━━━ The records

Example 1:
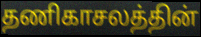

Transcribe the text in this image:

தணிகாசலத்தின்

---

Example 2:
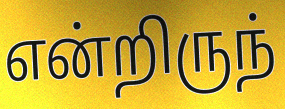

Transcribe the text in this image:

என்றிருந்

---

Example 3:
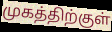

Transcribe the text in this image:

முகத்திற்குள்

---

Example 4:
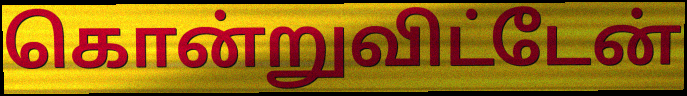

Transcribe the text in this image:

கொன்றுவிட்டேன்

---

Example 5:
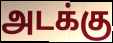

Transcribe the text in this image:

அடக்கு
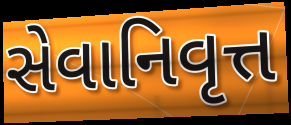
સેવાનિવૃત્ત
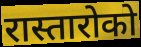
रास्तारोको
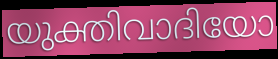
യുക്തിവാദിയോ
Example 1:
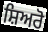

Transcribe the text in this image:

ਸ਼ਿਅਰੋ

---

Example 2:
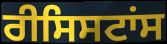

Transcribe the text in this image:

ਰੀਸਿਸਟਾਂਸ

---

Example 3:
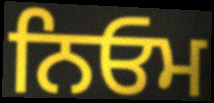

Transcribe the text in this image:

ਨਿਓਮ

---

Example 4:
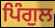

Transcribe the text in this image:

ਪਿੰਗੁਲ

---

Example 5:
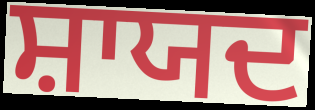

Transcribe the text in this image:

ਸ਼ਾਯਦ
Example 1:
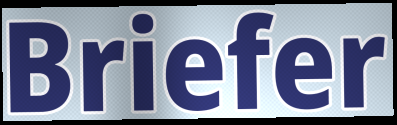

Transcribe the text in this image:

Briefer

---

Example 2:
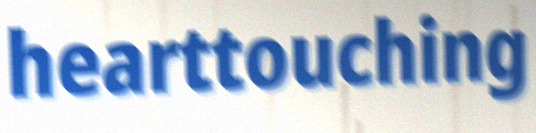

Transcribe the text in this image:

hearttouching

━━━━━━

- **Problem requirements**: Any pictures above are to be left out. Retype the rest of the records exactly.

- **Task output**:
Example 1:

Transcribe the text in this image:

தணிகாசலத்தின்

---

Example 2:

Transcribe the text in this image:

என்றிருந்

---

Example 3:

Transcribe the text in this image:

முகத்திற்குள்

---

Example 4:

Transcribe the text in this image:

கொன்றுவிட்டேன்

---

Example 5:

Transcribe the text in this image:

அடக்கு
સેવાનિવૃત્ત
रास्तारोको
യുക്തിവാദിയോ
Example 1:

Transcribe the text in this image:

ਸ਼ਿਅਰੋ

---

Example 2:

Transcribe the text in this image:

ਰੀਸਿਸਟਾਂਸ

---

Example 3:

Transcribe the text in this image:

ਨਿਓਮ

---

Example 4:

Transcribe the text in this image:

ਪਿੰਗੁਲ

---

Example 5:

Transcribe the text in this image:

ਸ਼ਾਯਦ
Example 1:

Transcribe the text in this image:

Briefer

---

Example 2:

Transcribe the text in this image:

hearttouching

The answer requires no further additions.